# Will potatoes grow in sawdust?



## terri46355 (May 16, 2003)

We have rocky clay soil. I would like to plant seed potatoes this year. 

I had a neighbor many years ago (back in Indiana) who used tires to grow his potatoes. Because several tires were left on the property (from previous tenants), I'd like to plant potatoes in them by the stacking method. 

An older gentleman I met at the grocery store said that some people plant potatoes in sawdust. I have access to an unlimited supply of sawdust.

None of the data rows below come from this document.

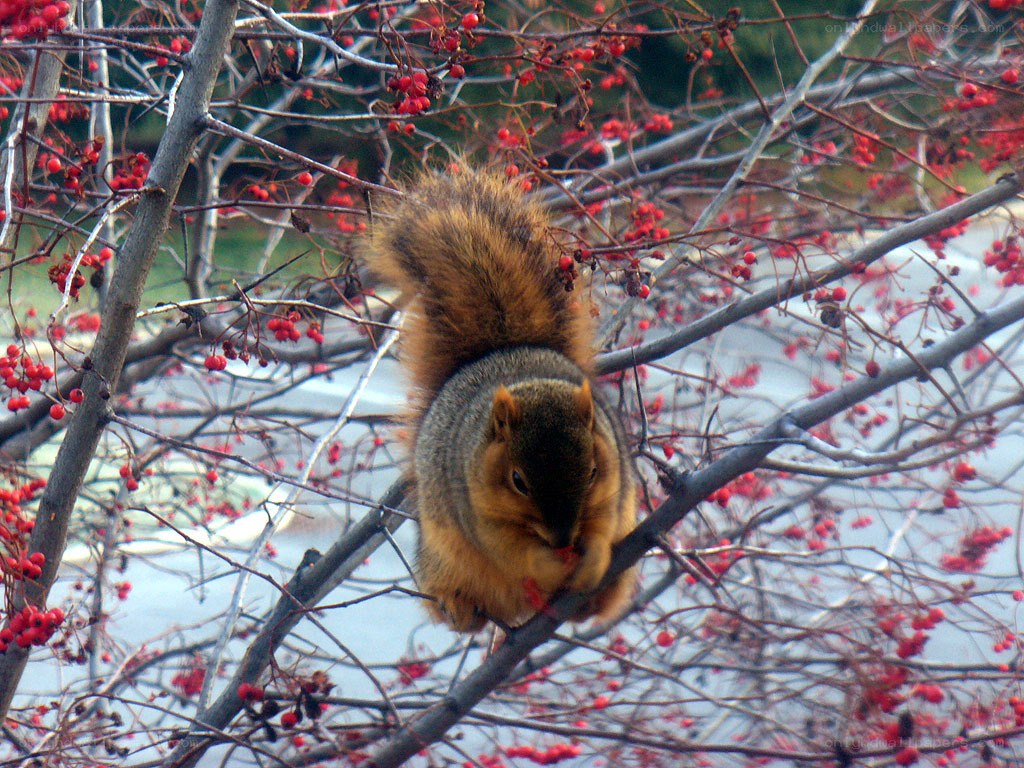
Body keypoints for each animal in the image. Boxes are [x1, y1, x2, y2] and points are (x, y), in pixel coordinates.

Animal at [368, 168, 637, 632]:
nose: (563, 539)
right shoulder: (476, 511)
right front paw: (545, 562)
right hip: (443, 563)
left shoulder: (614, 485)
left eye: (592, 472)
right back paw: (463, 607)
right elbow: (512, 551)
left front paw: (592, 556)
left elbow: (603, 528)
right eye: (518, 481)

Will potatoes grow in tires layered with sawdust?


----------



## Gunnie (Apr 28, 2008)

This is what we are trying this year.

http://www.motherearthnews.com/Organic-Gardening/1980-03-01/Taters-in-a-Barrel.aspx


----------



## Paquebot (May 10, 2002)

Sawdust is virtually void of nutrients. There's a total of 2.2 pounds of NPK in a ton. (There may be more than that in 100# of leaves.) Potatoes don't care what they are covered up with as long as their roots are able to get down into some rich soil. 

Martin


----------



## Jean in Virginia (Oct 5, 2008)

One year we planted the spuds in garden dirt, and then mulched with sawdust as the plants grew. Those were the best yukons we ever grew--huge, and CLEAN! since they weren't dug out of dirt. We probably had 8 to 12 inches of sawdust.


----------